EXTRAIT DE PAGE.
Un facteur d'orgue a récemment comparé son travail de remise en vie des orgues muets au baiser du Prince Charmant qui éveille la Belle au Bois Dormant de son long sommeil : jolie comparaison, en souhaitant pour la Belle que l'haleine du Prince soit bien fraiche, que pur soit son désir, et ... qu'il ait auparavant acquis une solide expérience amoureuse !
Il semble donc urgent d'aider en amont les élus responsables du patrimoine lorsqu'ils s'engagent, et avec quel courage! sur la voie de la restauration de leur orgue. L'opération une fois terminée, il sera beaucoup plus difficile après coup de revenir sur un travail insatisfaisant, en particulier lorsque le vent se dispersera pernicieusement entre table, registres et chapes du maître sommier et causera des désordres qui réclameront à nouveau une intervention lourde: devoir remettre le sommier sur l'établi n'est jamais une mince opération et les subventions retombent rarement deux fois dans la même escarcelle ...

EXTRAIT DE DONNÉES.
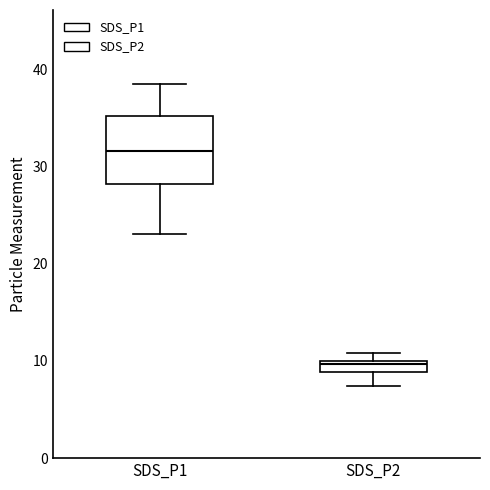

Which box's median line is the highest?

SDS_P1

CONSIGNE.
Recopiez fidèlement le passage du texte sur la restauration des orgues qui va de « Un facteur d'orgue » jusqu'à « expérience amoureuse ! ». Ces données n'ont aucun lien avec le texte sur la restauration des orgues.

TÂCHE RÉALISÉE.
Un facteur d'orgue a récemment comparé son travail de remise en vie des orgues muets au baiser du Prince Charmant qui éveille la Belle au Bois Dormant de son long sommeil : jolie comparaison, en souhaitant pour la Belle que l'haleine du Prince soit bien fraiche, que pur soit son désir, et ... qu'il ait auparavant acquis une solide expérience amoureuse !